Türkistan ismi ise belirli kesimlerde karıştırılsa da artık çoğunlukla Türklerin tarihte yaşadığı bölgeyi ve son yıllarda da Kazakistan’ın bir şehri olarak bilinmeye başlamıştır. Bağımsızlıktan sonra, burada Kazakistan ve Türkiye’nin ortak üniversitesi Hoca Ahmet Yesevi Uluslararası Kazak-Türk Üniversitesi’nin açılmasıyla şehir kasaba görümünden kurtulup canlanmaya başlamış ve zaman içerisinde Üniversite üzerinden Türkistan’ın da görünürlüğü artmıştır. 2016 yılında yapmış olduğum bir araştırmaya göre Türkiye’deki vatandaşların %84’ü Türkistan şehrini ve Ahmet Yesevi türbesini görmek istediğini ifade etmektedir. Bu sebeple Türkistan’ın turizm konusunda sıçrama yapmasında Türkiye’deki turist portföyü çok kıymetli bir hal almaktadır. Bununla ilgili çok sayıda haber, yazı ve belgeselin hazırlanmasında fayda vardır.
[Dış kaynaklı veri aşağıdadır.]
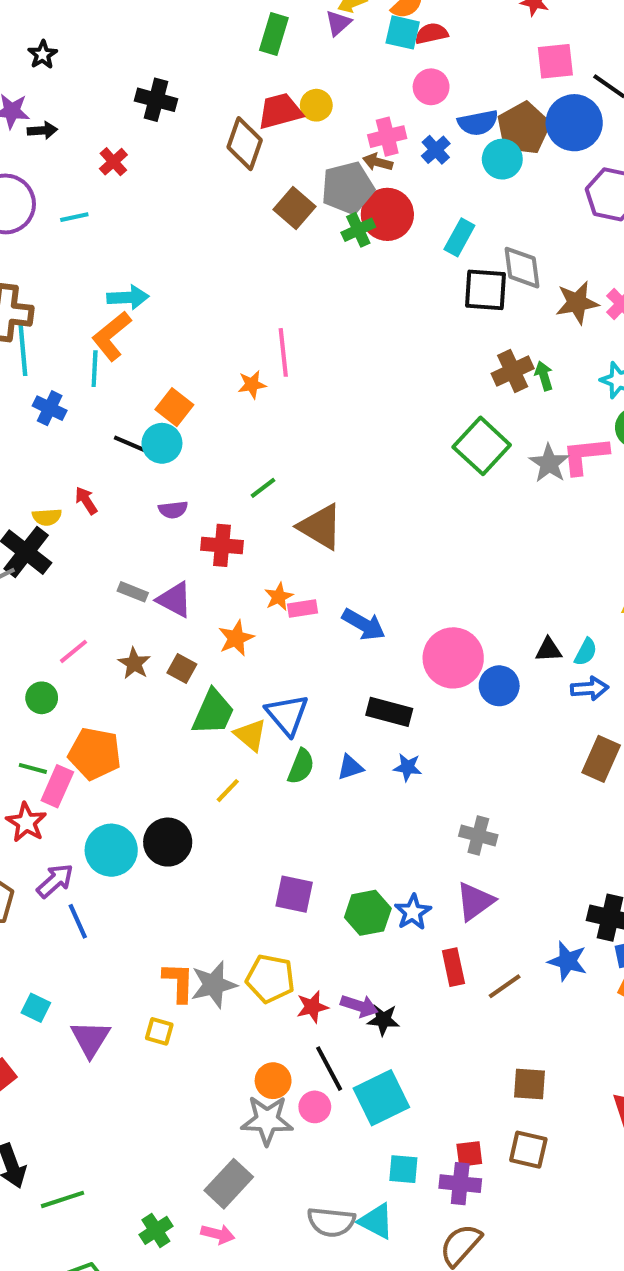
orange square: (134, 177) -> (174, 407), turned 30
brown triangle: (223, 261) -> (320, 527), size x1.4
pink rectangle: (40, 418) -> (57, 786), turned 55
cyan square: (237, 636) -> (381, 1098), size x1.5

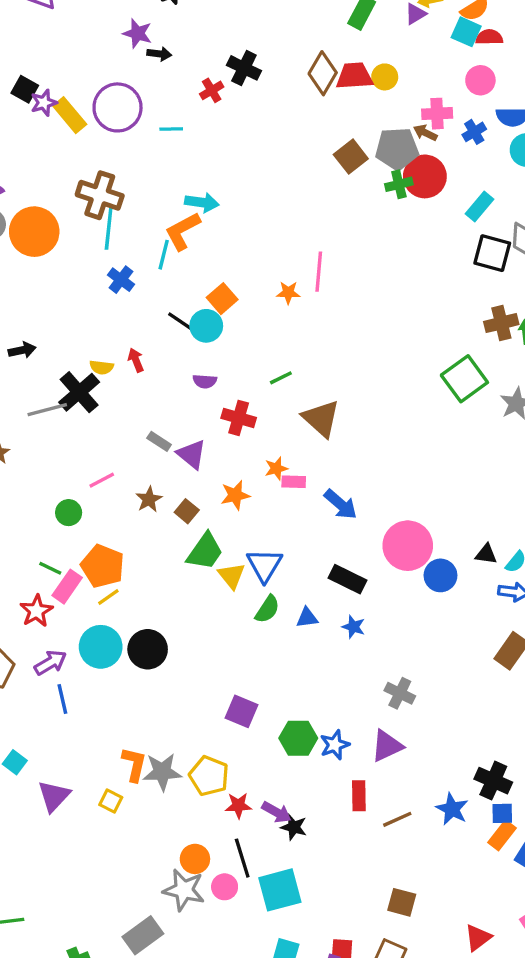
black cross: (156, 100) -> (244, 68), moved
brown diamond: (245, 144) -> (323, 73), moved
yellow line: (228, 791) -> (108, 597), moved

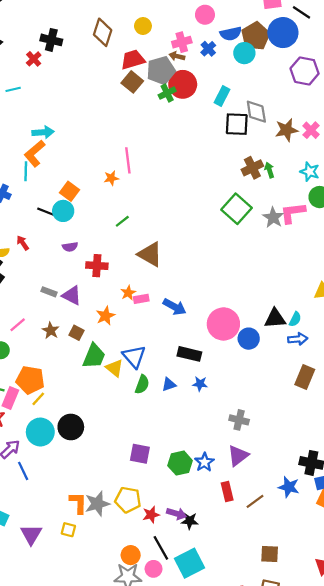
red trapezoid: (354, 76) -> (133, 60), moved
green line: (281, 378) -> (122, 221), moved
black triangle: (486, 554) -> (275, 318), size x1.5

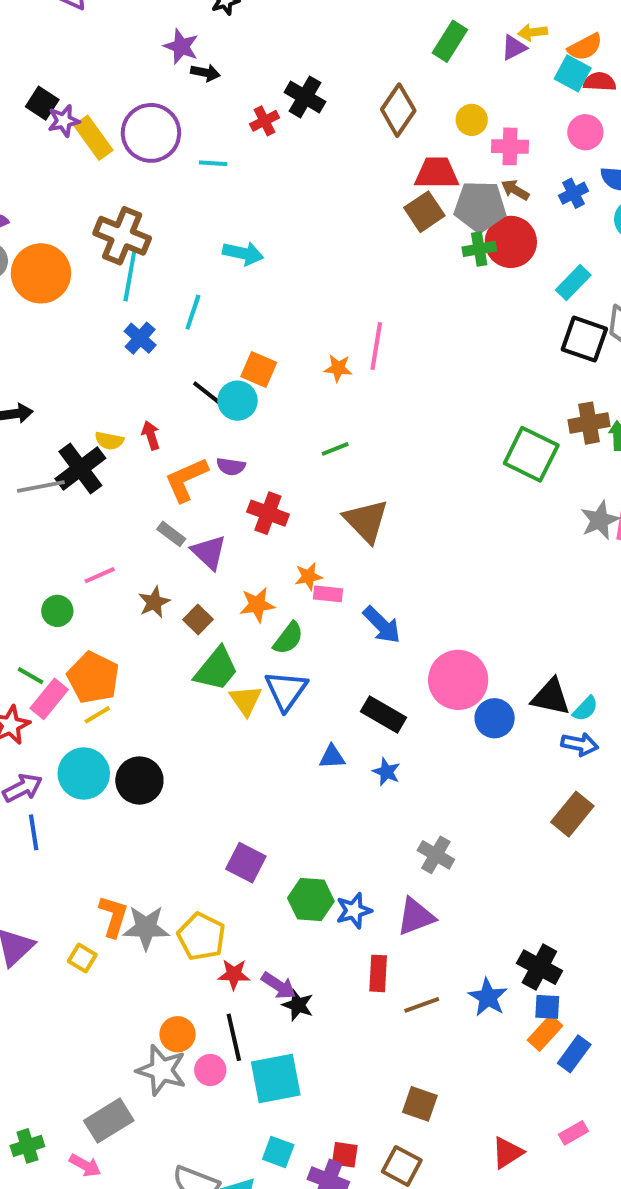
pink cross: (182, 42) -> (510, 146), moved
orange L-shape: (35, 153) -> (186, 480), moved
orange square: (70, 191) -> (259, 370), turned -30
green square: (236, 209) -> (531, 454), moved, turned -32
green semicircle: (142, 384) -> (288, 638), moved

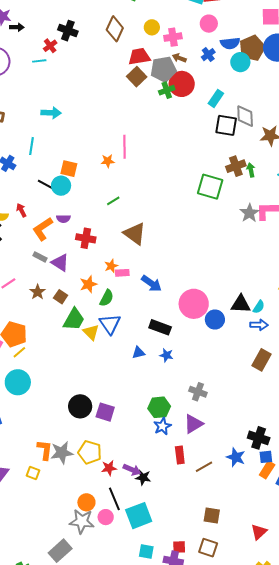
cyan line: (213, 163) -> (39, 61), moved
black circle: (139, 780) -> (80, 406), moved
green hexagon: (311, 900) -> (159, 407), moved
Tüm bunlara ek olarak Türkiye’de başarılı bir büyükelçilik dönemi geçirmiş olan Canseyit Tuymebayev’in Türkistan’a Vali olarak atanması bölgeyle ilgilenenlerin ve özellikle iş dünyasının bölgeye olan ilgisini artırmaktadır. Mevcut Ankara Büyükelçisi Abzal Saparbek ise Türkiye’yi yakından tanıyan bir diplomat olarak bu akışkanlığı daha da hızlandırmaktadır. Toplu görüşmeler ve heyetler yoluyla Türkiye’nin hemen her bölgesinden irili ufaklı sanayiciler dikkatini Kazakistan’a vermektedir.
İşte bu çerçevede Türkistan Eyaleti sınırlar aşan bir coğrafyaya yeni ufuklar, umutlar ve işbirliği seçenekleri sunmaktadır.